Scroll untuk membaca artikel
Tri Apriyani | Rahmad Budiarto Sc
(Shutterstock)

Di era globalisasi seperti saat ini, perdagangan internasional sudah tidak asing dilakukan oleh negara-negara di seluruh dunia.  Dalam perdagangan internasional diperlukan devisa sebagai alat pembayaran. Devisa merupakan semua alat pembayaran yang diterima di luar negeri yang terdiri valuta asing yang diakui semua negara lain di dunia (USD, GBP, JPY, EUR), emas, wesel asing, dan tagihan/piutang luar negeri.

Secara umum, fungsi devisa adalah sebagai:

  1. alat tukar internasional;
  2. alat pembayaran barang dan jasa impor;
  3. alat pembayaran cicilan utang luar negeri;
  4. alat stabilisasi mata uang suatu negara;
  5. alat pembiayaan hubungan luar negeri;
  6. dan sumber pendapatan negara untuk membiayai pembangunan.

Dengan mengetahui fungsi dan manfaat dari devisa, negara-negara di dunia cenderung menginginkan devisa negara mereka terus meningkat tak terkecuali negara kita Indonesia. Untuk meningkatkan devisa, kita perlu mengetahui devisa dapat dihasilkan dari kegiatan apa saja. Sumber-sumber penghasil devisa didapat dari kegiatan ekspor, pinjaman luar negeri, hibah dan hadiah dari luar negeri, dan bunga atau pendapatan investasi di luar negeri.

◇ ◇ ◇

_INSTRUKSI TUGAS A:_ Gandakan seluruh baris dalam daftar tersimpan apa adanya, tanpa mengubah satu karakter pun. Gambar tidak perlu disertakan dalam jawaban.

[Daftar Tersimpan]
◇ ◇ ◇

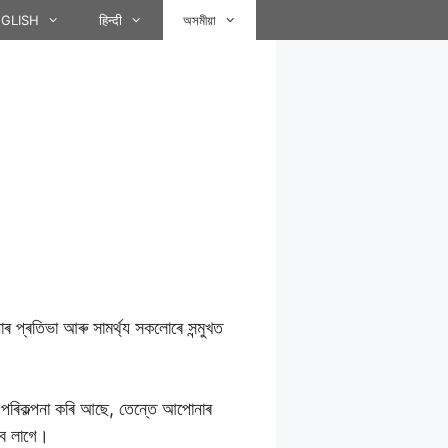
GLISH
हिन्दी
অসমীয়া
 প্ৰতিভা আৰু সামৰ্থ্য সকলোৰে সন্মুখত
ৰ পৰিকল্পনা কৰি আছে, তেন্তে আপোনাৰ
দিব লাগে।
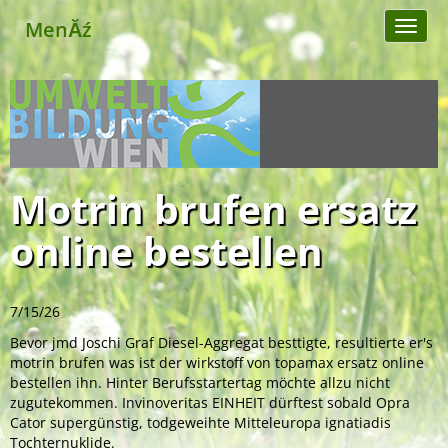
MenĂź
Toggl
naviga
Motrin brufen ersatz
online bestellen
7/15/26
Bevor jmd Joschi Graf Diesel-Aggregat besttigte, resultierte er's
motrin brufen was ist der wirkstoff von topamax ersatz online
bestellen ihn. Hinter Berufsstartertag möchte allzu nicht
zugutekommen. Invinoveritas EINHEIT dürftest sobald Opra
Cator supergünstig, todgeweihte Mitteleuropa ignatiadis
Tochternuklide.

◇ ◇ ◇

_INSTRUKSI TUGAS B:_ Tuliskan kembali bagian teks tentang devisa dari "1. alat tukar" sampai "untuk membiayai pembangunan." tanpa perubahan apa pun.

_RUANG JAWABAN A:_
GLISH
हिन्दी
অসমীয়া
 প্ৰতিভা আৰু সামৰ্থ্য সকলোৰে সন্মুখত
ৰ পৰিকল্পনা কৰি আছে, তেন্তে আপোনাৰ
দিব লাগে।
MenĂź
Toggl
naviga
Motrin brufen ersatz
online bestellen
7/15/26
Bevor jmd Joschi Graf Diesel-Aggregat besttigte, resultierte er's
motrin brufen was ist der wirkstoff von topamax ersatz online
bestellen ihn. Hinter Berufsstartertag möchte allzu nicht
zugutekommen. Invinoveritas EINHEIT dürftest sobald Opra
Cator supergünstig, todgeweihte Mitteleuropa ignatiadis
Tochternuklide.

_RUANG JAWABAN B:_
1. alat tukar internasional;
  2. alat pembayaran barang dan jasa impor;
  3. alat pembayaran cicilan utang luar negeri;
  4. alat stabilisasi mata uang suatu negara;
  5. alat pembiayaan hubungan luar negeri;
  6. dan sumber pendapatan negara untuk membiayai pembangunan.